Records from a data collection
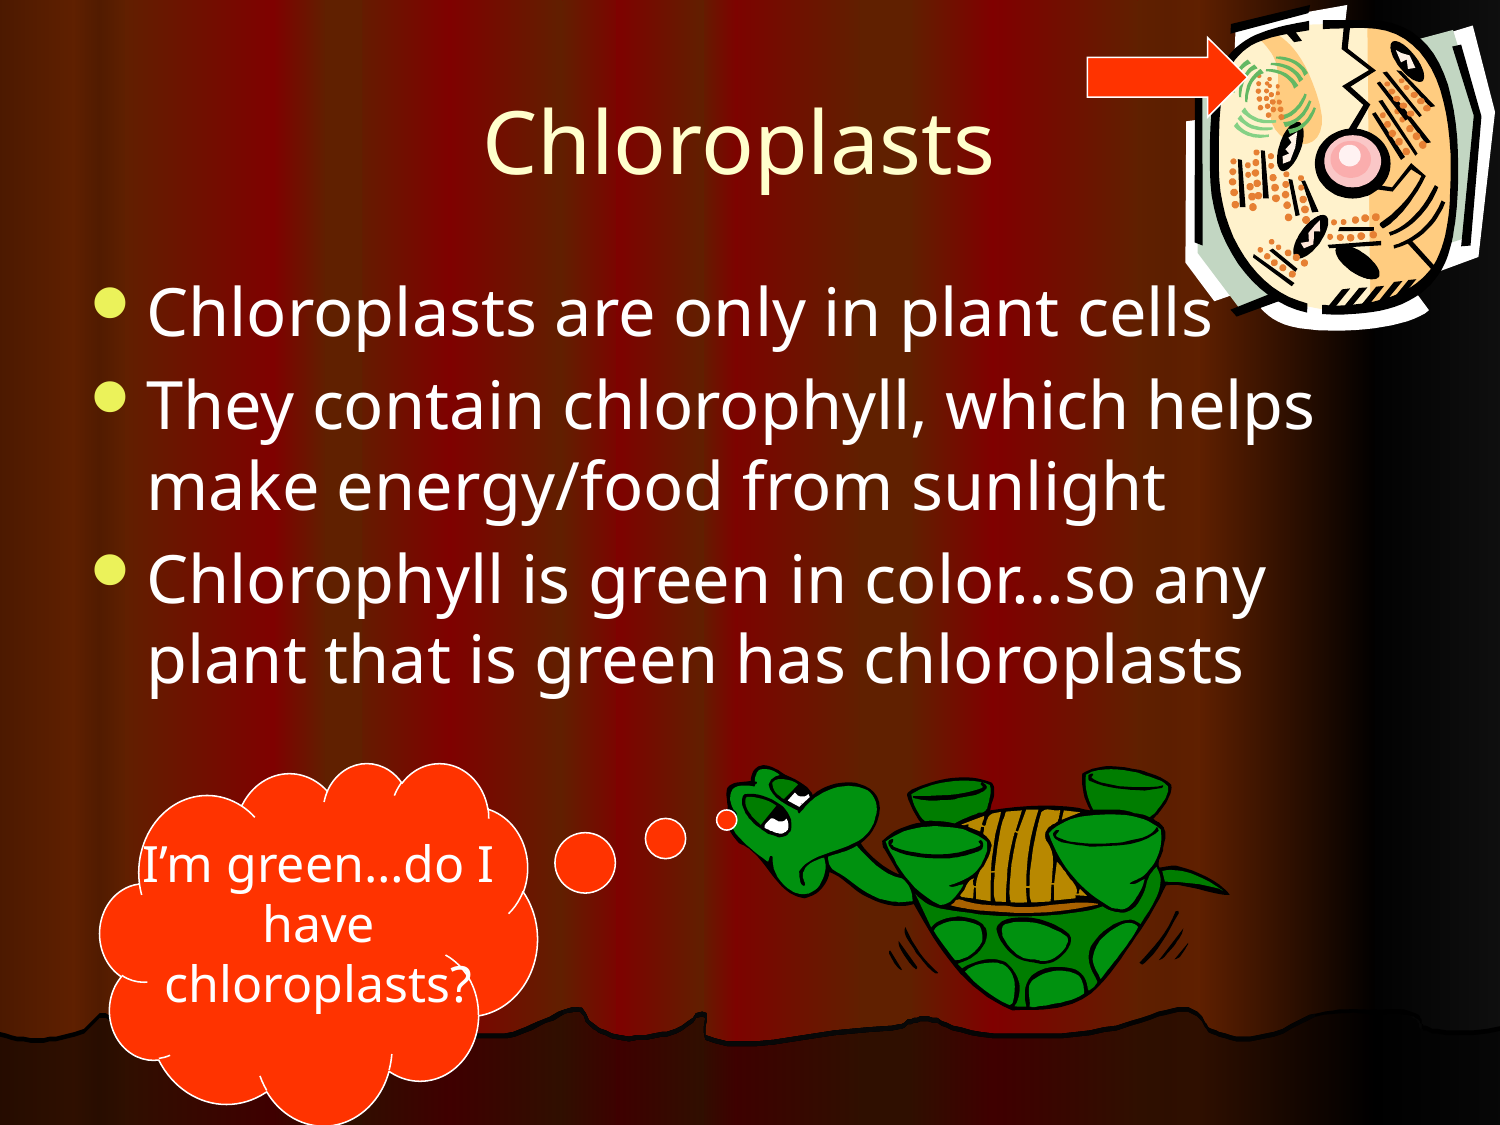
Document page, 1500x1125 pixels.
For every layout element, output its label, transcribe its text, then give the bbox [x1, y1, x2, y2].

text_box [554, 832, 616, 894]
picture [724, 762, 1230, 1012]
list Chloroplasts are only in plant cells They contain chlorophyll, which helps make energy/food from sunlight Chlorophyll is green in color…so any plant that is green has chloroplasts [74, 262, 1426, 1006]
text_box [99, 889, 479, 1125]
picture [1185, 0, 1500, 336]
text_box I’m green…do I have chloroplasts? [124, 824, 513, 1020]
title Chloroplasts [74, 45, 1180, 233]
text_box [1087, 57, 1180, 98]
text_box [513, 826, 538, 999]
text_box [154, 763, 512, 824]
text_box [645, 818, 686, 859]
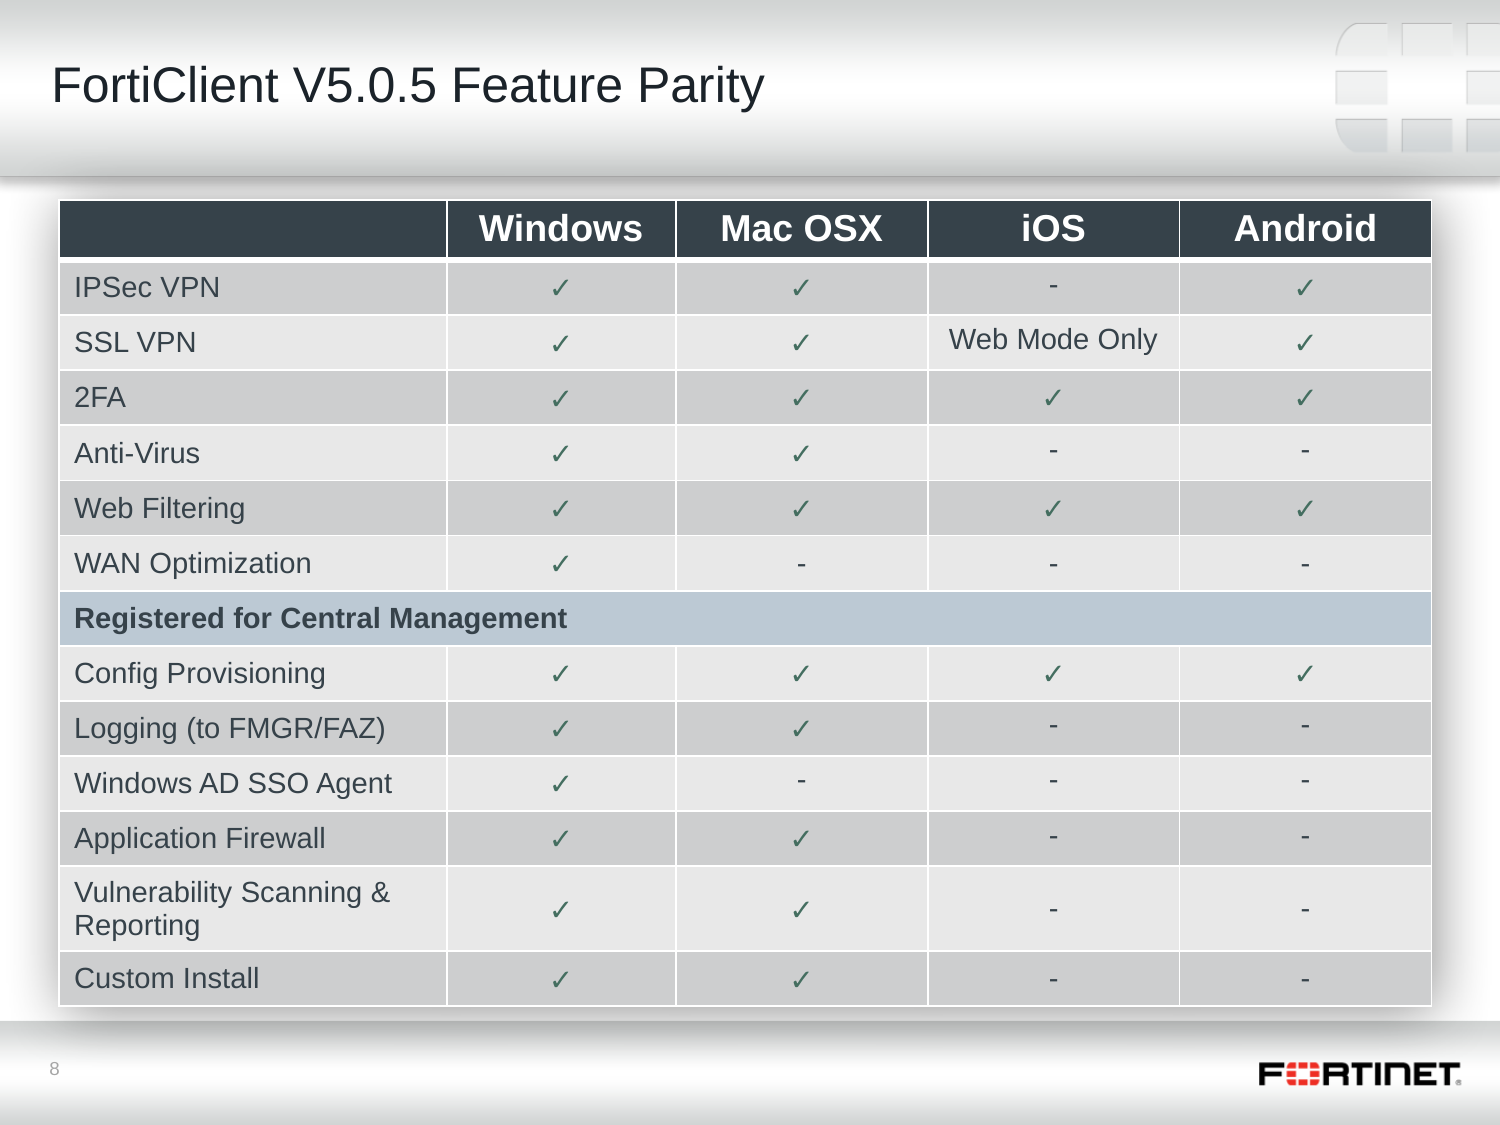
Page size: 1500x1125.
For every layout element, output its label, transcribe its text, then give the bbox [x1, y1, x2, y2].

table_cell Web Filtering [60, 481, 446, 535]
table_cell ✓ [448, 263, 675, 314]
table_cell - [929, 757, 1179, 810]
table_cell ✓ [1180, 263, 1431, 314]
table_cell - [929, 952, 1179, 1005]
table_cell ✓ [448, 647, 675, 700]
table_cell ✓ [677, 263, 927, 314]
table_header Android [1180, 201, 1431, 257]
title FortiClient V5.0.5 Feature Parity [36, 45, 1387, 122]
table_cell - [1180, 702, 1431, 755]
table_cell - [1180, 952, 1431, 1005]
table_cell ✓ [677, 702, 927, 755]
table_cell ✓ [448, 481, 675, 535]
table_cell ✓ [677, 812, 927, 865]
table_cell ✓ [448, 757, 675, 810]
table_cell ✓ [677, 316, 927, 369]
table_cell ✓ [448, 952, 675, 1005]
table_cell - [929, 536, 1179, 590]
table_cell ✓ [929, 371, 1179, 424]
table_cell ✓ [448, 371, 675, 424]
table_cell ✓ [448, 702, 675, 755]
table_cell IPSec VPN [60, 263, 446, 314]
table_cell - [1180, 812, 1431, 865]
table_header iOS [929, 201, 1179, 257]
table_cell ✓ [1180, 316, 1431, 369]
table_cell ✓ [677, 952, 927, 1005]
table_cell - [929, 263, 1179, 314]
table_cell Vulnerability Scanning & Reporting [60, 867, 446, 950]
table_cell - [1180, 536, 1431, 590]
table_cell Custom Install [60, 952, 446, 1005]
table_cell ✓ [1180, 371, 1431, 424]
table_cell ✓ [448, 812, 675, 865]
table_cell - [677, 536, 927, 590]
table_cell - [1180, 426, 1431, 480]
table_cell - [929, 812, 1179, 865]
table_cell ✓ [448, 867, 675, 950]
table_cell ✓ [677, 426, 927, 480]
table_cell Logging (to FMGR/FAZ) [60, 702, 446, 755]
table_cell ✓ [448, 536, 675, 590]
table_cell - [1180, 867, 1431, 950]
table_cell ✓ [448, 316, 675, 369]
table_cell - [929, 426, 1179, 480]
table_cell - [929, 867, 1179, 950]
picture [0, 0, 1500, 1125]
table_cell ✓ [677, 867, 927, 950]
table_cell - [1180, 757, 1431, 810]
table_header Windows [448, 201, 675, 257]
table_cell Anti-Virus [60, 426, 446, 480]
table_cell ✓ [1180, 647, 1431, 700]
table_cell Config Provisioning [60, 647, 446, 700]
table_cell ✓ [929, 481, 1179, 535]
table_cell Web Mode Only [929, 316, 1179, 369]
table_cell ✓ [929, 647, 1179, 700]
table_cell Registered for Central Management [60, 592, 1431, 645]
table_cell Windows AD SSO Agent [60, 757, 446, 810]
table_cell ✓ [677, 481, 927, 535]
table_header [60, 201, 446, 257]
table_header Mac OSX [677, 201, 927, 257]
table_cell ✓ [1180, 481, 1431, 535]
table_cell ✓ [448, 426, 675, 480]
table_cell ✓ [677, 371, 927, 424]
table_cell Application Firewall [60, 812, 446, 865]
table_cell - [677, 757, 927, 810]
table_cell SSL VPN [60, 316, 446, 369]
table_cell 2FA [60, 371, 446, 424]
table_cell ✓ [677, 647, 927, 700]
table_cell WAN Optimization [60, 536, 446, 590]
table_cell - [929, 702, 1179, 755]
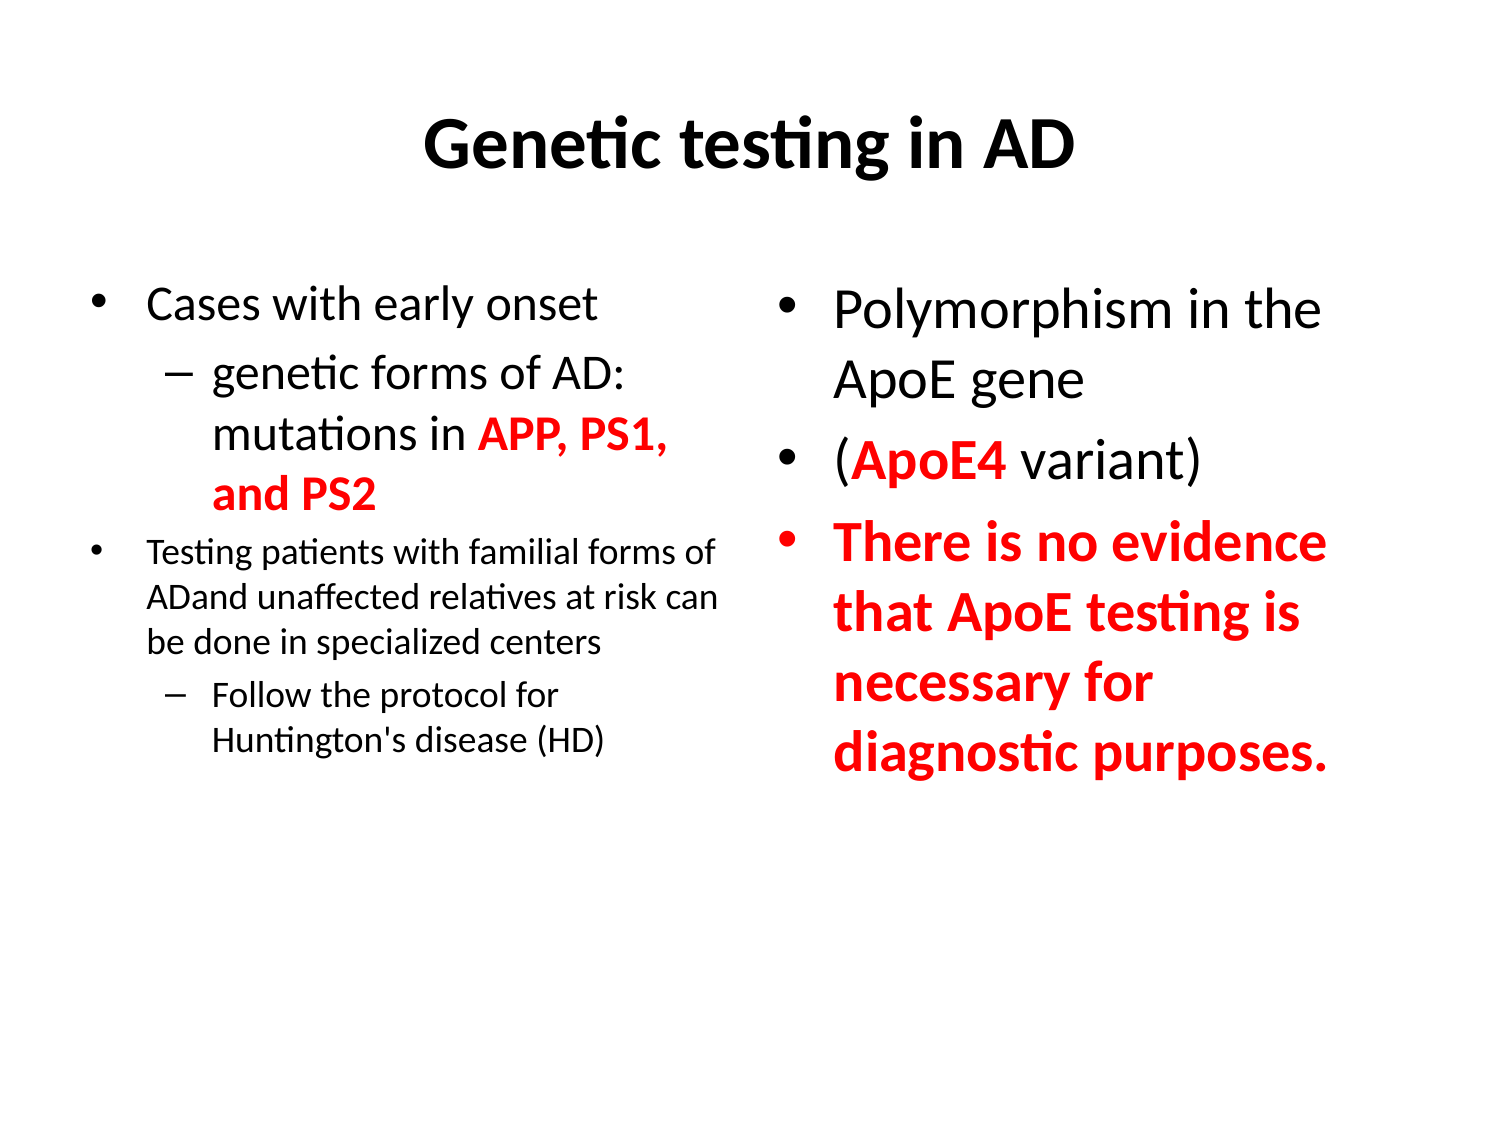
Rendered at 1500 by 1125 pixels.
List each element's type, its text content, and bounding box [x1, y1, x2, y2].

title Genetic testing in AD [75, 45, 1425, 233]
list Polymorphism in the ApoE gene (ApoE4 variant) There is no evidence that ApoE testing is necessary for diagnostic purposes. [762, 262, 1425, 1005]
list Cases with early onset genetic forms of AD: mutations in APP, PS1, and PS2 Testing patients with familial forms of ADand unaffected relatives at risk can be done in specialized centers Follow the protocol for Huntington's disease (HD) [75, 262, 738, 1005]
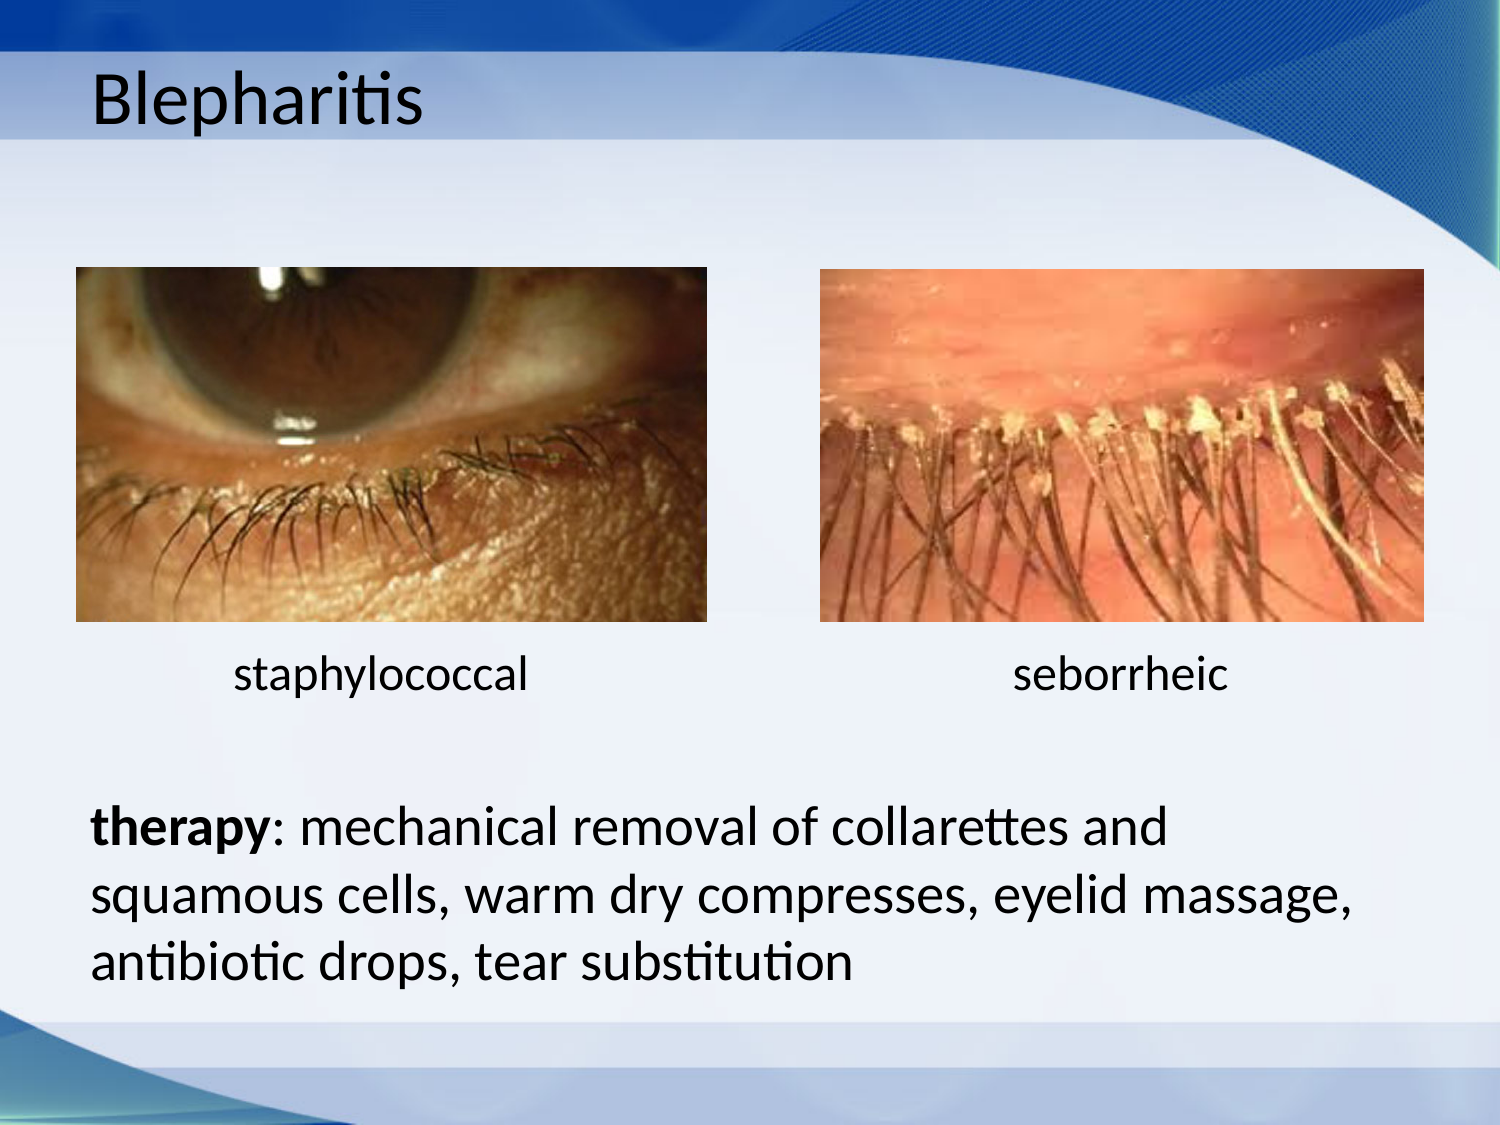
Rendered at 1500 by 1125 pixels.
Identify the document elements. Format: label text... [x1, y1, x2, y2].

text_box seborrheic [998, 633, 1282, 709]
list therapy: mechanical removal of collarettes and squamous cells, warm dry compresses, eyelid massage, antibiotic drops, tear substitution [75, 262, 1425, 1005]
title Blepharitis [76, 0, 1427, 188]
picture [0, 0, 1500, 1125]
text_box staphylococcal [218, 633, 585, 709]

* _Your assignment_
Every line holding the word "title" should be copied out of the records above.

* _Exercise solution_
title Chloroplasts [74, 45, 1180, 233]
title FortiClient V5.0.5 Feature Parity [36, 45, 1387, 122]
title Genetic testing in AD [75, 45, 1425, 233]
title Blepharitis [76, 0, 1427, 188]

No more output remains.